Game of Thrones was one of the most popular TV-series of all time. The season 8 premiere had 17.4 million viewers in the first 24 hours after its release. In that same time span, it was downloaded 55 million times illegally [1]. People just did not want to wait to see the new episode. It may then come as no surprise that, when the first four episodes of season 5 (2015) leaked before the official release, they were downloaded more than a million times before the official broadcast [2].

The four episodes that leaked, were press screeners. These are episodes that are sent out to the press reviewers before the official release so they have time to write their opinions. One of the reviewers, however, was not as trustworthy as initially thought and put the first four instalments of the new season online. To deter people from doing exactly this, HBO marked each copy they sent out with a unique identifier which was visible on screen the whole time. A leaked episode could thus be easily tracked back to the journalist. As the ID-code did not move, the leaker just blurred his or her ID to remain anonymous [3]. Figure 1.1 shows an impression of how this would have looked. This is a (bad) example of forensic watermarking.

TASK 1:
Reproduce word for word the section of the passage on the leaked Game of Thrones episodes that begins with the words containing "The four episodes" and ends with "of forensic watermarking.".
TASK 2:
Carry the passage on the leaked Game of Thrones episodes forward, picking up right after its final sentence.

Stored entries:
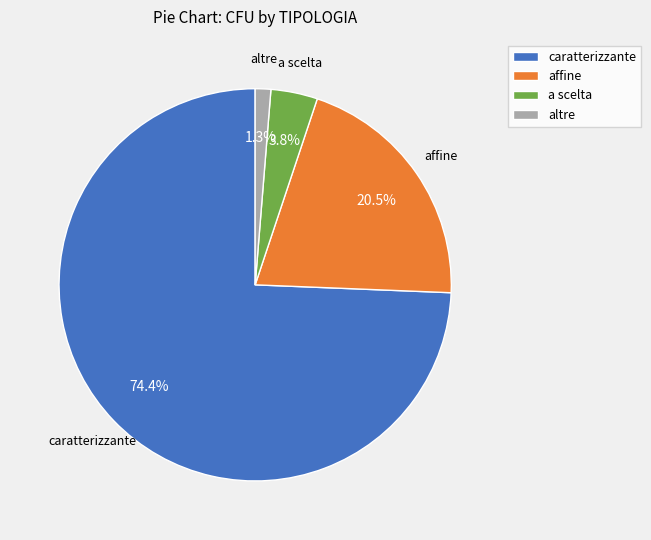

How many segments does this pie chart have?

4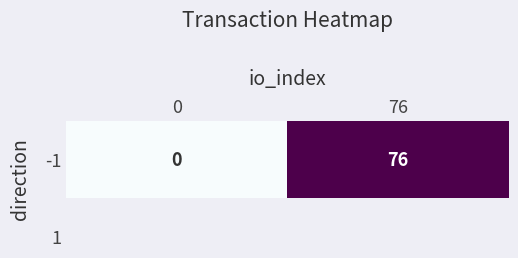

How many series are shown in this chart?

1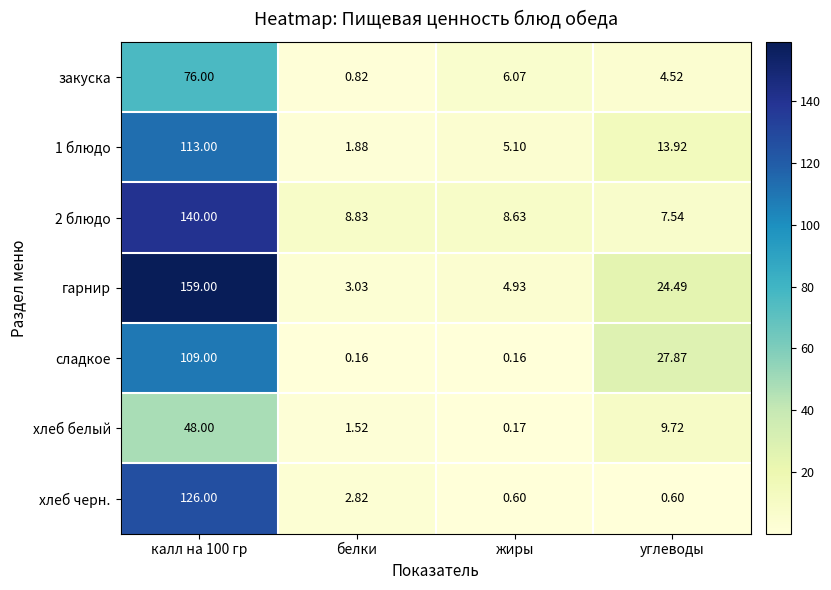

Rank the series by their maximum value, from highest to lowest.

гарнир, 2 блюдо, хлеб черн., 1 блюдо, сладкое, закуска, хлеб белый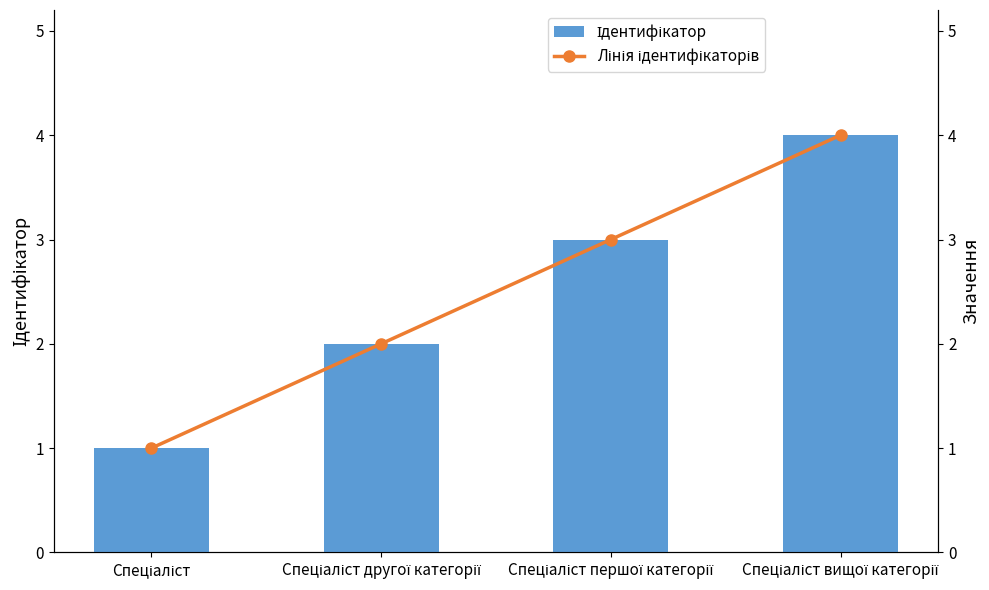

True or false: Ідентифікатор has a value of 1 at Спеціаліст.

False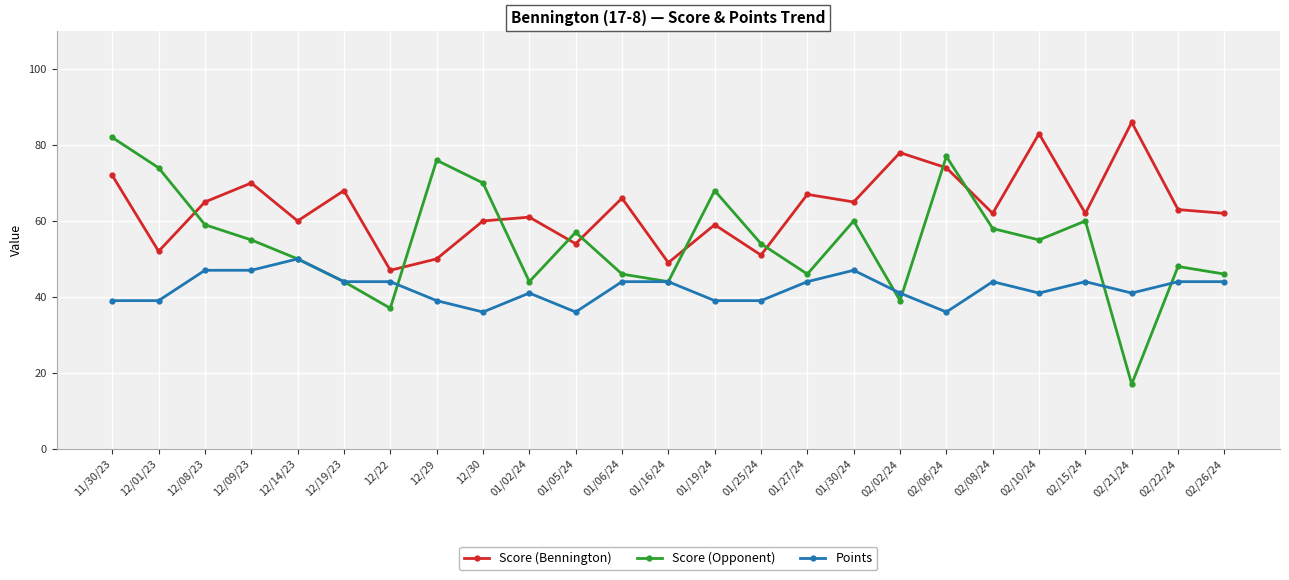

What is the sum of the Points values at 02/06/24 and 01/02/24?

77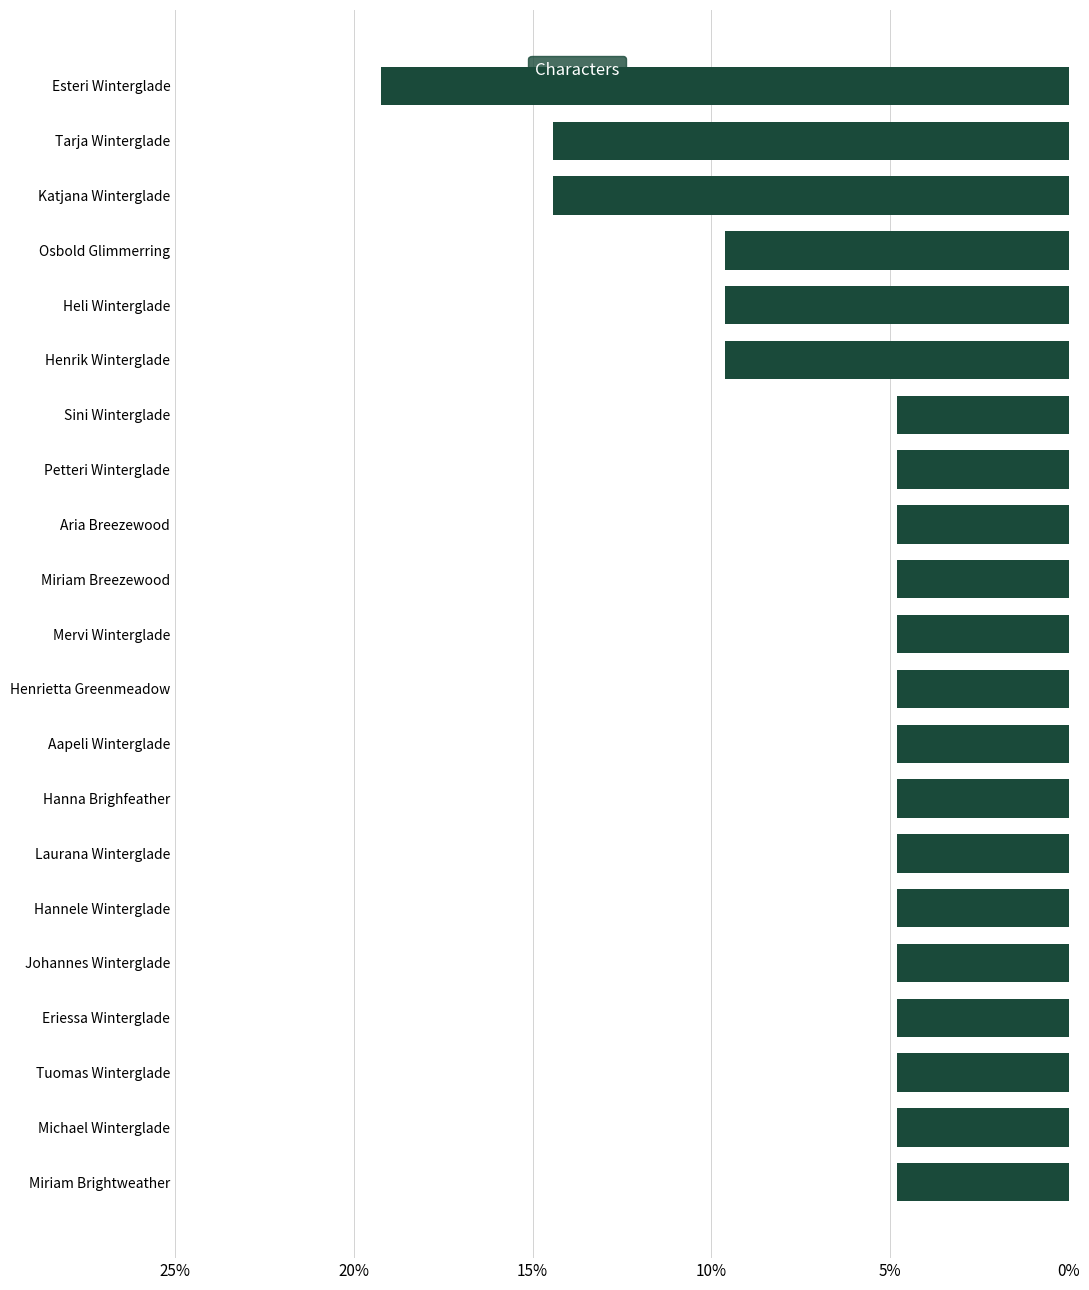

Count the values in the range 0 to 1.

21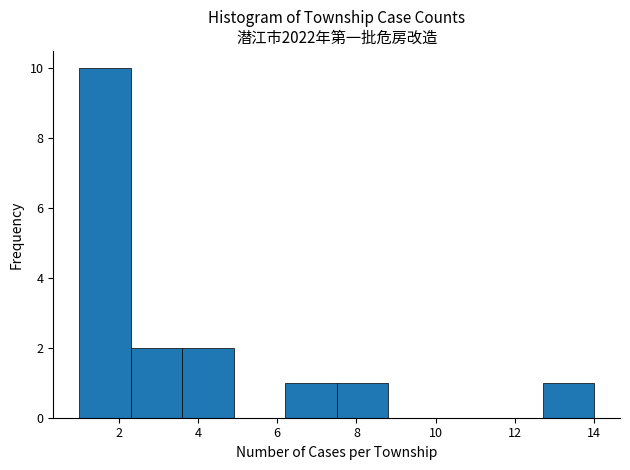

Which range on the x-axis has the tallest bar?

1.0 to 2.3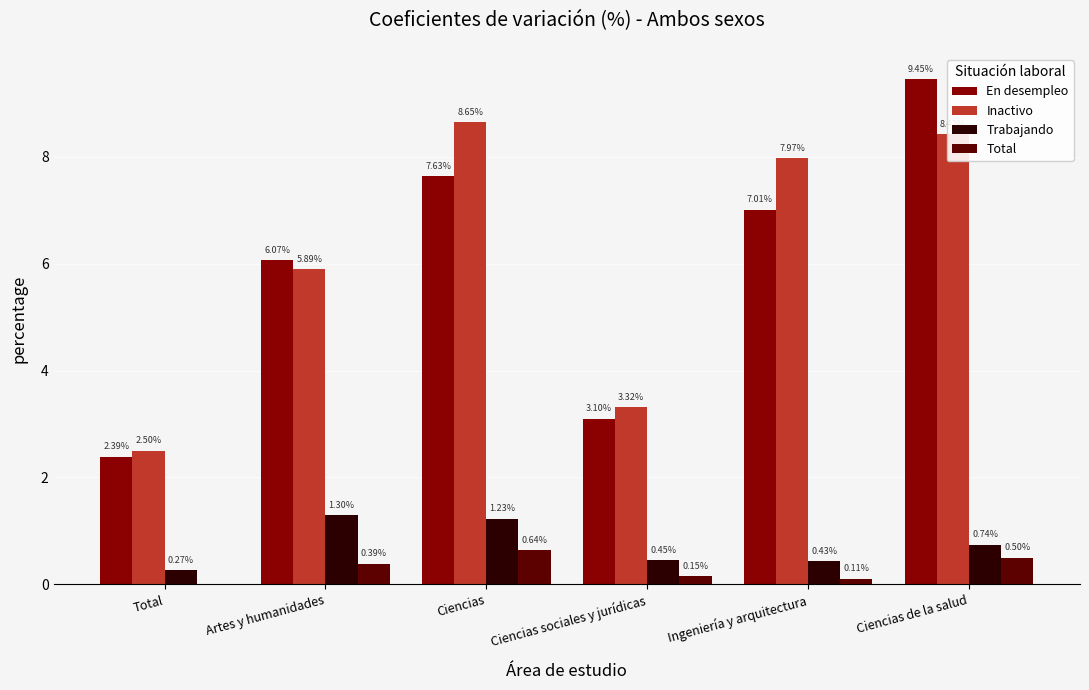

What is the sum of all Inactivo values?

36.8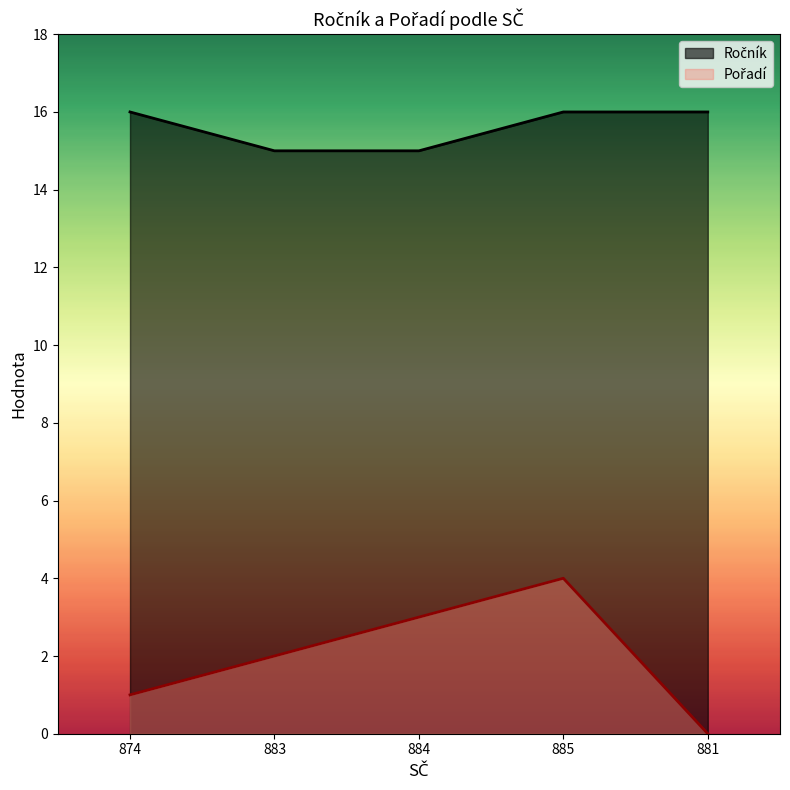

Which series has the largest total across all categories?

Ročník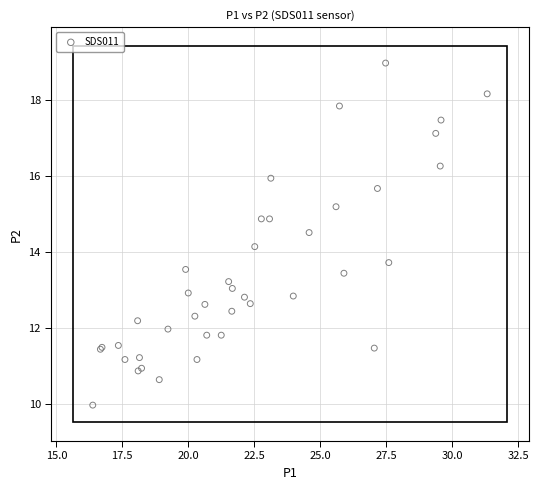

What Y value in the scatter plot is closest to 14?

14.2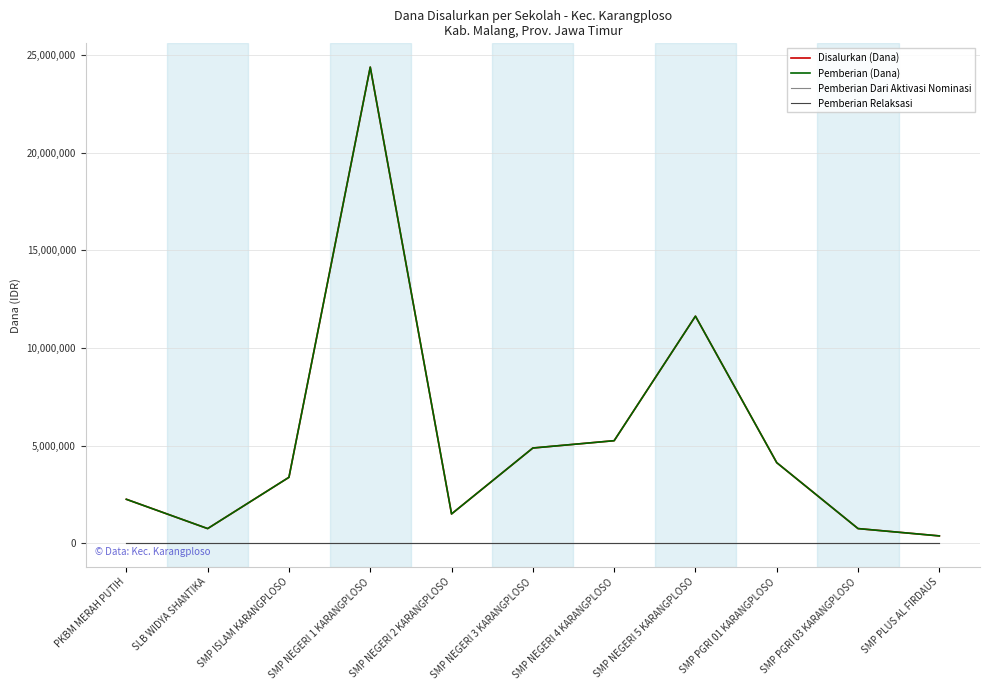

Does the chart have visible grid lines?

Yes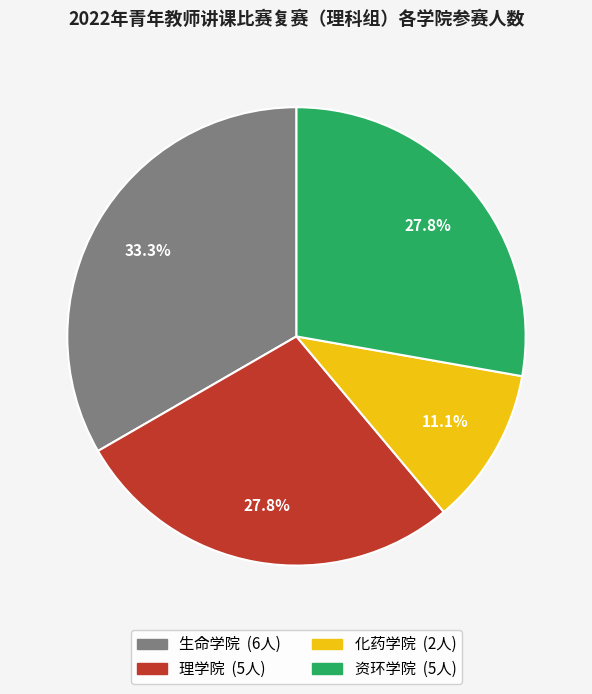

Does any single category account for the majority?

No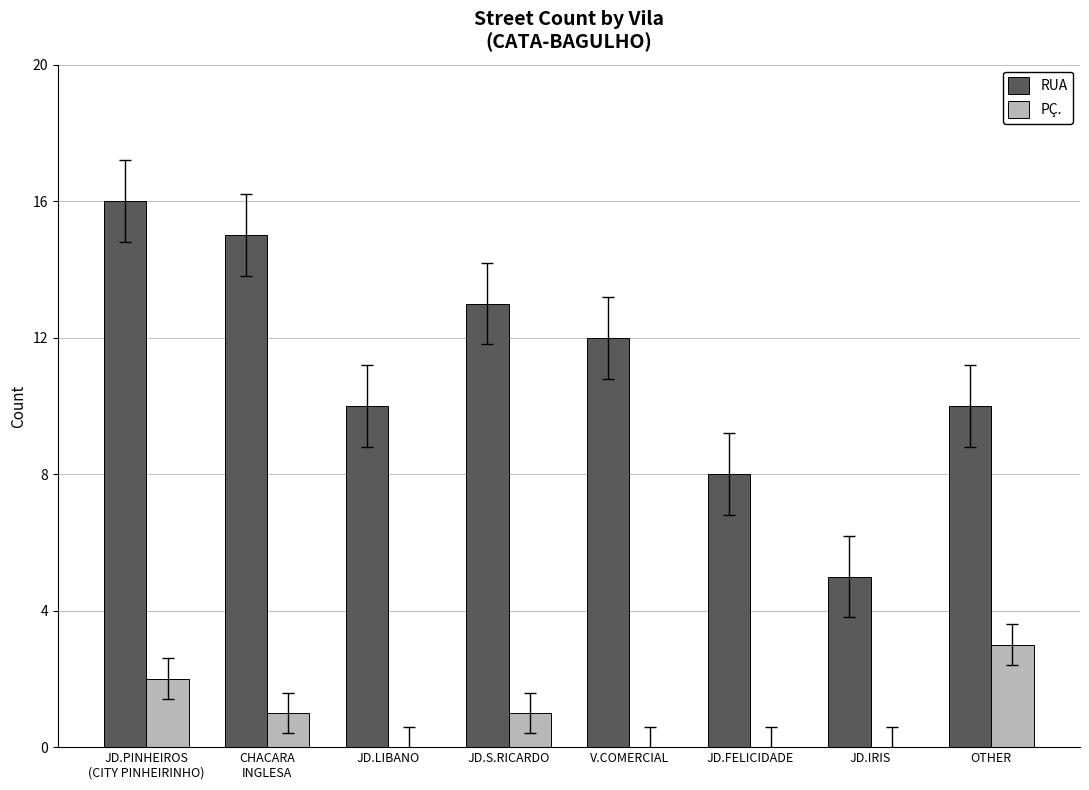

Which category has the highest value in the RUA series?

JD.PINHEIROS
(CITY PINHEIRINHO)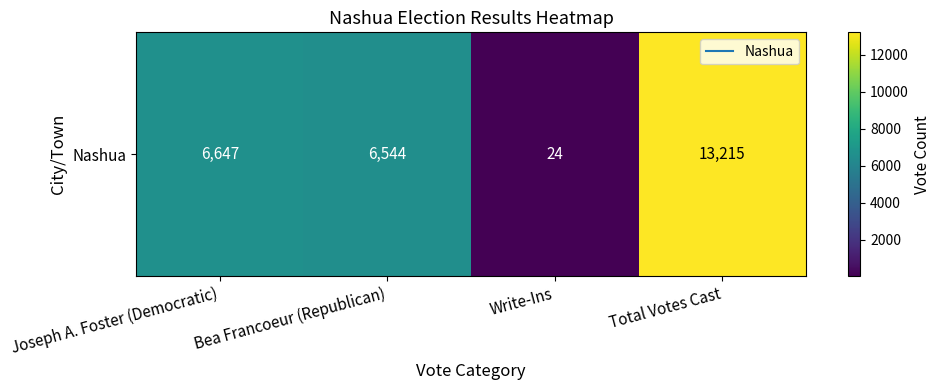

How many series are shown in this chart?

1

RESULT 1:
The four episodes that leaked, were press screeners. These are episodes that are sent out to the press reviewers before the official release so they have time to write their opinions. One of the reviewers, however, was not as trustworthy as initially thought and put the first four instalments of the new season online. To deter people from doing exactly this, HBO marked each copy they sent out with a unique identifier which was visible on screen the whole time. A leaked episode could thus be easily tracked back to the journalist. As the ID-code did not move, the leaker just blurred his or her ID to remain anonymous [3]. Figure 1.1 shows an impression of how this would have looked. This is a (bad) example of forensic watermarking.

RESULT 2:
Thorwirth et al. from the Streaming Video Alliance define watermarking as the technique of embedding data into video that can be reliably extracted [4]. Even after the asset has been modified. The watermark is designed in such a way that it must be robust against changes to the asset, thus not changing itself.

Subsequently, Thorwirth et al. define forensic watermarking as a watermark that is intended to provide a means of identification of the source of leaked content. In the event of a leak, the watermark can be extracted and the culprit identified.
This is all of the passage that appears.